It will be the agency’s first space mission since the 2003 Columbia disaster, in which seven astronauts lost their lives.
Shuttle program director Bill Parson said NASA engineers believe they have eliminated all possible causes of the fuel sensor failure that halted the launch.
“We have some repairs … to make on the vehicle, and we will pick up the count for the launch on Saturday … and we will proceed to a launch on Tuesday,” said Mr Parson.
The agency hopes Discovery will be launched on July 26 at 10.34am local time (12.34am AEST), from the Kennedy Space Centre near Cape Canaveral in Florida.
If shuttle fails to lift off in July, NASA will have to wait until September 9 to 24 for the next launch window.
NASA cancelled last week’s launch when a fuel sensor malfunctioned about two hours before it was due to take off, and engineers have since been working to find the cause.
Experts believe electromagnetic interference or an issue with how the sensor’s power supply is grounded to the vehicle could be the cause.
The suspect sensor is one of four that form a backup system to ensure the shuttle’s three main engines shut off before the fuel tank runs dry.

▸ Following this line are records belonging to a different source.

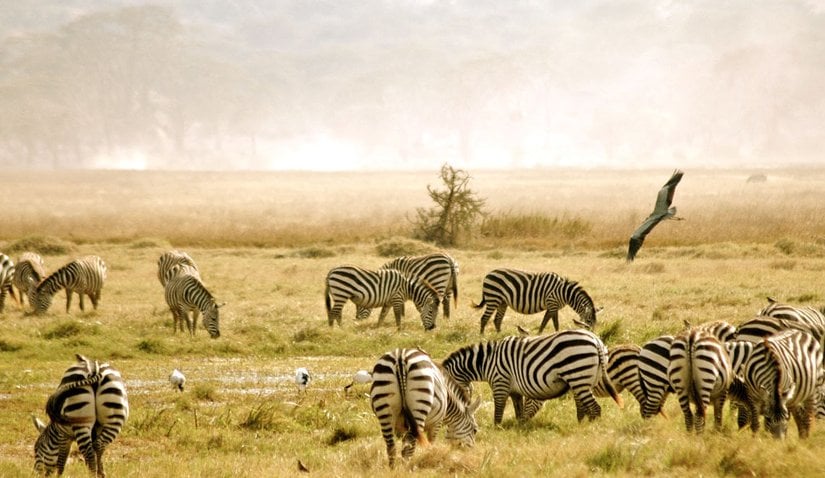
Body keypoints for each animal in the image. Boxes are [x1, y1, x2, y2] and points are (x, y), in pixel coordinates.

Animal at [441, 329, 623, 425]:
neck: (487, 362)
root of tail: (596, 341)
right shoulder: (514, 391)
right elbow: (518, 410)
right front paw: (518, 427)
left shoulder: (500, 382)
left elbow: (498, 410)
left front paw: (497, 429)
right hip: (586, 379)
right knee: (584, 405)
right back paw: (580, 424)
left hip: (578, 375)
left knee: (595, 408)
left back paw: (589, 429)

If the glitch reappears, engineers might decide to launch the shuttle regardless, as only two of the four sensors would have to register the hydrogen tank as dry.

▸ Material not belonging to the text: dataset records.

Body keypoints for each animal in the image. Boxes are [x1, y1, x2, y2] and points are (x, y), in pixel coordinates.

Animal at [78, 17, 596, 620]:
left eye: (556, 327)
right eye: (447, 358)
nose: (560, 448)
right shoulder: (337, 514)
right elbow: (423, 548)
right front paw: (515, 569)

“If it was a known failure, we might very well be willing to fly with three of the four sensors,” said Mr Parson.
NASA grounded its space exploration program after the Columbia shuttle disintegrated upon re-entry into the Earth’s atmosphere.
Discovery is scheduled to embark on a 12-day mission, during which its crew would test post-Columbia safety upgrades and deliver supplies and equipment to the International Space Station.